Activity. Once the line containing "### Alberto Mollica Graziano" is found in the entries below, restate it and each following line word for word, stopping after the line containing "1. [Presentation](01.presentation.md) :clock1030: **(10:30)**".

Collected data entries

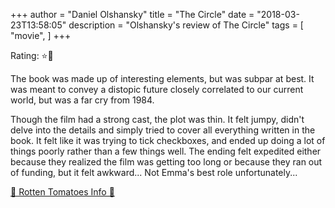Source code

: +++
author = "Daniel Olshansky"
title = "The Circle"
date = "2018-03-23T13:58:05"
description = "Olshansky's review of The Circle"
tags = [
    "movie",
]
+++

Rating: ⭐🌟

The book was made up of interesting elements, but was subpar at best. It was meant to convey a distopic future closely correlated to our current world, but was a far cry from 1984.

Though the film had a strong cast, the plot was thin. It felt jumpy, didn't delve into the details and simply tried to cover all everything written in the book. It felt like it was trying to tick checkboxes, and ended up doing a lot of things poorly rather than a few things well. The ending felt expedited either because they realized the film was getting too long or because they ran out of funding, but it felt awkward... Not Emma's best role unfortunately...

[🍅 Rotten Tomatoes Info 🍅](https://www.rottentomatoes.com//m/the_circle_2017)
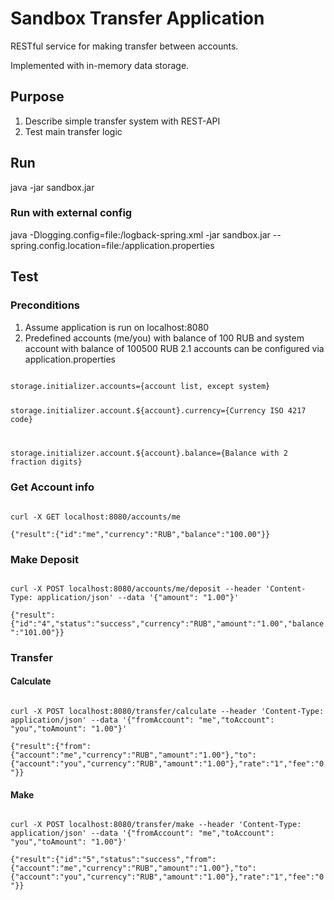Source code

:# Sandbox Transfer Application

RESTful service for making transfer between accounts.

Implemented with in-memory data storage.

## Purpose

1. Describe simple transfer system with REST-API
2. Test main transfer logic

## Run

java -jar sandbox.jar

### Run with external config

java -Dlogging.config=file:/logback-spring.xml -jar sandbox.jar --spring.config.location=file:/application.properties

## Test

### Preconditions

1. Assume application is run on localhost:8080
2. Predefined accounts (me/you) with balance of 100 RUB and system account with balance of 100500 RUB
2.1 accounts can be configured via application.properties
<code>
storage.initializer.accounts={account list, except system}

storage.initializer.account.${account}.currency={Currency ISO 4217 code}

storage.initializer.account.${account}.balance={Balance with 2 fraction digits}
</code>

### Get Account info

<code>
curl -X GET localhost:8080/accounts/me
</code>

<code>
{"result":{"id":"me","currency":"RUB","balance":"100.00"}}
</code>

### Make Deposit

<code>
curl -X POST localhost:8080/accounts/me/deposit --header 'Content-Type: application/json' --data '{"amount": "1.00"}'
</code>

<code>
{"result":{"id":"4","status":"success","currency":"RUB","amount":"1.00","balance":"101.00"}}
</code>

### Transfer

#### Calculate

<code>
curl -X POST localhost:8080/transfer/calculate --header 'Content-Type: application/json' --data '{"fromAccount": "me","toAccount": "you","toAmount": "1.00"}'
</code>

<code>
{"result":{"from":{"account":"me","currency":"RUB","amount":"1.00"},"to":{"account":"you","currency":"RUB","amount":"1.00"},"rate":"1","fee":"0"}}
</code>

#### Make

<code>
curl -X POST localhost:8080/transfer/make --header 'Content-Type: application/json' --data '{"fromAccount": "me","toAccount": "you","toAmount": "1.00"}'
</code>

<code>
{"result":{"id":"5","status":"success","from":{"account":"me","currency":"RUB","amount":"1.00"},"to":{"account":"you","currency":"RUB","amount":"1.00"},"rate":"1","fee":"0"}}
</code>

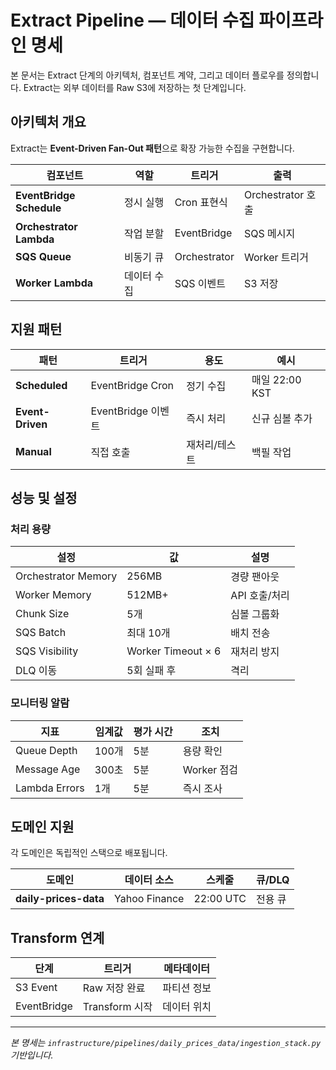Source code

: # Extract Pipeline — 데이터 수집 파이프라인 명세

본 문서는 Extract 단계의 아키텍처, 컴포넌트 계약, 그리고 데이터 플로우를 정의합니다. Extract는 외부 데이터를 Raw S3에 저장하는 첫 단계입니다.

## 아키텍처 개요

Extract는 **Event-Driven Fan-Out 패턴**으로 확장 가능한 수집을 구현합니다.

| 컴포넌트 | 역할 | 트리거 | 출력 |
|----------|------|--------|------|
| **EventBridge Schedule** | 정시 실행 | Cron 표현식 | Orchestrator 호출 |
| **Orchestrator Lambda** | 작업 분할 | EventBridge | SQS 메시지 |
| **SQS Queue** | 비동기 큐 | Orchestrator | Worker 트리거 |
| **Worker Lambda** | 데이터 수집 | SQS 이벤트 | S3 저장 |

## 지원 패턴

| 패턴 | 트리거 | 용도 | 예시 |
|------|--------|------|------|
| **Scheduled** | EventBridge Cron | 정기 수집 | 매일 22:00 KST |
| **Event-Driven** | EventBridge 이벤트 | 즉시 처리 | 신규 심볼 추가 |
| **Manual** | 직접 호출 | 재처리/테스트 | 백필 작업 |

## 성능 및 설정

### 처리 용량
| 설정 | 값 | 설명 |
|------|-----|------|
| Orchestrator Memory | 256MB | 경량 팬아웃 |
| Worker Memory | 512MB+ | API 호출/처리 |
| Chunk Size | 5개 | 심볼 그룹화 |
| SQS Batch | 최대 10개 | 배치 전송 |
| SQS Visibility | Worker Timeout × 6 | 재처리 방지 |
| DLQ 이동 | 5회 실패 후 | 격리 |

### 모니터링 알람
| 지표 | 임계값 | 평가 시간 | 조치 |
|------|--------|-----------|------|
| Queue Depth | 100개 | 5분 | 용량 확인 |
| Message Age | 300초 | 5분 | Worker 점검 |
| Lambda Errors | 1개 | 5분 | 즉시 조사 |

## 도메인 지원

각 도메인은 독립적인 스택으로 배포됩니다.

| 도메인 | 데이터 소스 | 스케줄 | 큐/DLQ |
|--------|------------|--------|--------|
| **daily-prices-data** | Yahoo Finance | 22:00 UTC | 전용 큐 |

## Transform 연계

| 단계 | 트리거 | 메타데이터 |
|------|--------|----------|
| S3 Event | Raw 저장 완료 | 파티션 정보 |
| EventBridge | Transform 시작 | 데이터 위치 |

---

*본 명세는 `infrastructure/pipelines/daily_prices_data/ingestion_stack.py` 기반입니다.*
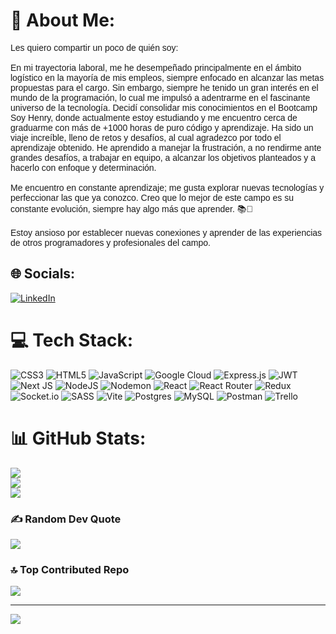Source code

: # 💫 About Me:
<span style="font-family: 'TuFuentePreferida', sans-serif;">Les quiero compartir un poco de quién soy:<br><br>En mi trayectoria laboral, me he desempeñado principalmente en el ámbito logístico en la mayoría de mis empleos, siempre enfocado en alcanzar las metas propuestas para el cargo. Sin embargo, siempre he tenido un gran interés en el mundo de la programación, lo cual me impulsó a adentrarme en el fascinante universo de la tecnología. Decidí consolidar mis conocimientos en el Bootcamp Soy Henry, donde actualmente estoy estudiando y me encuentro cerca de graduarme con más de +1000 horas de puro código y aprendizaje. Ha sido un viaje increíble, lleno de retos y desafíos, al cual agradezco por todo el aprendizaje obtenido. He aprendido a manejar la frustración, a no rendirme ante grandes desafíos, a trabajar en equipo, a alcanzar los objetivos planteados y a hacerlo con enfoque y determinación.<br><br>Me encuentro en constante aprendizaje; me gusta explorar nuevas tecnologías y perfeccionar las que ya conozco. Creo que lo mejor de este campo es su constante evolución, siempre hay algo más que aprender. 📚📖<br><br>Estoy ansioso por establecer nuevas conexiones y aprender de las experiencias de otros programadores y profesionales del campo.</span>


## 🌐 Socials:
[![LinkedIn](https://img.shields.io/badge/LinkedIn-%230077B5.svg?logo=linkedin&logoColor=white)](https://www.linkedin.com/in/harold-rodriguez-5a90021a9) 

# 💻 Tech Stack:
![CSS3](https://img.shields.io/badge/css3-%231572B6.svg?style=for-the-badge&logo=css3&logoColor=white) ![HTML5](https://img.shields.io/badge/html5-%23E34F26.svg?style=for-the-badge&logo=html5&logoColor=white) ![JavaScript](https://img.shields.io/badge/javascript-%23323330.svg?style=for-the-badge&logo=javascript&logoColor=%23F7DF1E) ![Google Cloud](https://img.shields.io/badge/GoogleCloud-%234285F4.svg?style=for-the-badge&logo=google-cloud&logoColor=white) ![Express.js](https://img.shields.io/badge/express.js-%23404d59.svg?style=for-the-badge&logo=express&logoColor=%2361DAFB) ![JWT](https://img.shields.io/badge/JWT-black?style=for-the-badge&logo=JSON%20web%20tokens) ![Next JS](https://img.shields.io/badge/Next-black?style=for-the-badge&logo=next.js&logoColor=white) ![NodeJS](https://img.shields.io/badge/node.js-6DA55F?style=for-the-badge&logo=node.js&logoColor=white) ![Nodemon](https://img.shields.io/badge/NODEMON-%23323330.svg?style=for-the-badge&logo=nodemon&logoColor=%BBDEAD) ![React](https://img.shields.io/badge/react-%2320232a.svg?style=for-the-badge&logo=react&logoColor=%2361DAFB) ![React Router](https://img.shields.io/badge/React_Router-CA4245?style=for-the-badge&logo=react-router&logoColor=white) ![Redux](https://img.shields.io/badge/redux-%23593d88.svg?style=for-the-badge&logo=redux&logoColor=white) ![Socket.io](https://img.shields.io/badge/Socket.io-black?style=for-the-badge&logo=socket.io&badgeColor=010101) ![SASS](https://img.shields.io/badge/SASS-hotpink.svg?style=for-the-badge&logo=SASS&logoColor=white) ![Vite](https://img.shields.io/badge/vite-%23646CFF.svg?style=for-the-badge&logo=vite&logoColor=white) ![Postgres](https://img.shields.io/badge/postgres-%23316192.svg?style=for-the-badge&logo=postgresql&logoColor=white) ![MySQL](https://img.shields.io/badge/mysql-%2300000f.svg?style=for-the-badge&logo=mysql&logoColor=white) ![Postman](https://img.shields.io/badge/Postman-FF6C37?style=for-the-badge&logo=postman&logoColor=white) ![Trello](https://img.shields.io/badge/Trello-%23026AA7.svg?style=for-the-badge&logo=Trello&logoColor=white)
# 📊 GitHub Stats:
![](https://github-readme-stats.vercel.app/api?username=HRodriguezJimenez&theme=radical&hide_border=false&include_all_commits=false&count_private=false)<br/>
![](https://github-readme-streak-stats.herokuapp.com/?user=HRodriguezJimenez&theme=radical&hide_border=false)<br/>
![](https://github-readme-stats.vercel.app/api/top-langs/?username=HRodriguezJimenez&theme=radical&hide_border=false&include_all_commits=false&count_private=false&layout=compact)

### ✍️ Random Dev Quote
![](https://quotes-github-readme.vercel.app/api?type=horizontal&theme=radical)

### 🔝 Top Contributed Repo
![](https://github-contributor-stats.vercel.app/api?username=HRodriguezJimenez&limit=5&theme=radical&combine_all_yearly_contributions=true)

---
[![](https://visitcount.itsvg.in/api?id=HRodriguezJimenez&icon=0&color=0)](https://visitcount.itsvg.in)

<!-- Proudly created with GPRM ( https://gprm.itsvg.in ) -->
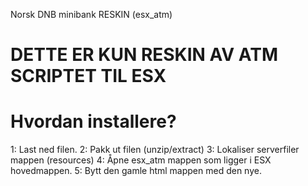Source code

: Norsk DNB minibank RESKIN (esx_atm)
# DETTE ER KUN RESKIN AV ATM SCRIPTET TIL ESX

# Hvordan installere?
1: Last ned filen.
2: Pakk ut filen (unzip/extract)
3: Lokaliser serverfiler mappen (resources)
4: Åpne esx_atm mappen som ligger i ESX hovedmappen.
5: Bytt den gamle html mappen med den nye.
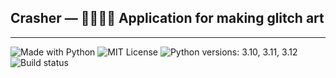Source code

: ## Crasher — 🎨👨🏻‍💻 Application for making glitch art
---

![Made with Python](https://img.shields.io/badge/Made%20with-Python-%23FFD242?logo=python&logoColor=white)
![MIT License](https://img.shields.io/badge/License-MIT-black.svg)
![Python versions: 3.10, 3.11, 3.12](https://img.shields.io/badge/Python-3.10%20%7C%203.11%20%7C%203.12-blue)
![![Build status](https://github.com/selfkilla666/crasher/actions/workflows/testing.yml/badge.svg?branch=main)](https://github.com/selfkilla666/crasher/actions/workflows/testing.yml)
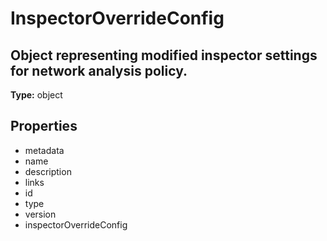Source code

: # InspectorOverrideConfig

## Object representing modified inspector settings for network analysis policy.

**Type:** object

## Properties
* metadata
* name
* description
* links
* id
* type
* version
* inspectorOverrideConfig
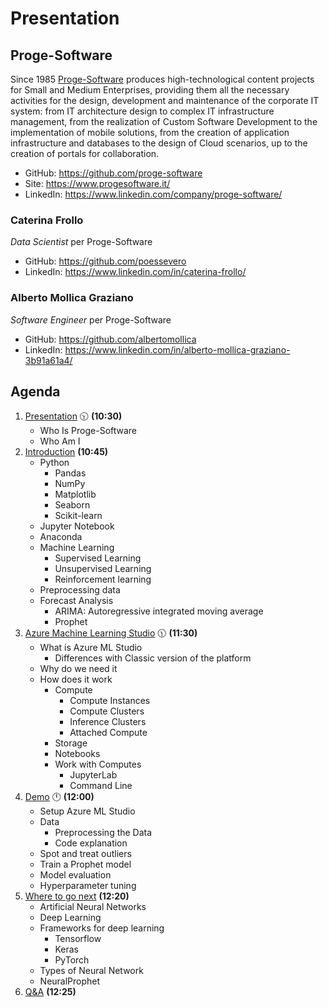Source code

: # Presentation

## Proge-Software

Since 1985 [Proge-Software](https://www.progesoftware.it/) produces high-technological content projects for Small and Medium Enterprises, providing them all the necessary activities for the design, development and maintenance of the corporate IT system: from IT architecture design to complex IT infrastructure management, from the realization of Custom Software Development to the implementation of mobile solutions, from the creation of application infrastructure and databases to the design of Cloud scenarios, up to the creation of portals for collaboration.

- GitHub: https://github.com/proge-software
- Site: https://www.progesoftware.it/
- LinkedIn: https://www.linkedin.com/company/proge-software/



### Caterina Frollo

*Data Scientist* per Proge-Software

- GitHub: https://github.com/poessevero
- LinkedIn: https://www.linkedin.com/in/caterina-frollo/


### Alberto Mollica Graziano

*Software Engineer* per Proge-Software

- GitHub: https://github.com/albertomollica
- LinkedIn: https://www.linkedin.com/in/alberto-mollica-graziano-3b91a61a4/


## Agenda

1. [Presentation](01.presentation.md) :clock1030: **(10:30)**
   - Who Is Proge-Software
   - Who Am I
2. [Introduction](02.introduction.md) **(10:45)**
   - Python
     - Pandas
     - NumPy
     - Matplotlib
     - Seaborn
     - Scikit-learn
   - Jupyter Notebook
   - Anaconda
   - Machine Learning
     - Supervised Learning
     - Unsupervised Learning
     - Reinforcement learning
   - Preprocessing data
   - Forecast Analysis
     - ARIMA: Autoregressive integrated moving average
     - Prophet
3. [Azure Machine Learning Studio](03.azure-machine-learning-studio.md) :clock1130: **(11:30)**
   - What is Azure ML Studio
     - Differences with Classic version of the platform
   - Why do we need it
   - How does it work
     - Compute
       - Compute Instances
       - Compute Clusters
       - Inference Clusters
       - Attached Compute
     - Storage
     - Notebooks
     - Work with Computes
       - JupyterLab
       - Command Line
4. [Demo](04.demo.md) :clock12: **(12:00)**
   - Setup Azure ML Studio
   - Data
     - Preprocessing the Data
     - Code explanation
   - Spot and treat outliers
   - Train a Prophet model
   - Model evaluation
   - Hyperparameter tuning
5. [Where to go next](05.where-to-go-next.md) **(12:20)**
   - Artificial Neural Networks
   - Deep Learning
   - Frameworks for deep learning
     - Tensorflow
     - Keras
     - PyTorch
   - Types of Neural Network
   - NeuralProphet
6. [Q&A](06.q&a.md) **(12:25)**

Response.
### Alberto Mollica Graziano

*Software Engineer* per Proge-Software

- GitHub: https://github.com/albertomollica
- LinkedIn: https://www.linkedin.com/in/alberto-mollica-graziano-3b91a61a4/


## Agenda

1. [Presentation](01.presentation.md) :clock1030: **(10:30)**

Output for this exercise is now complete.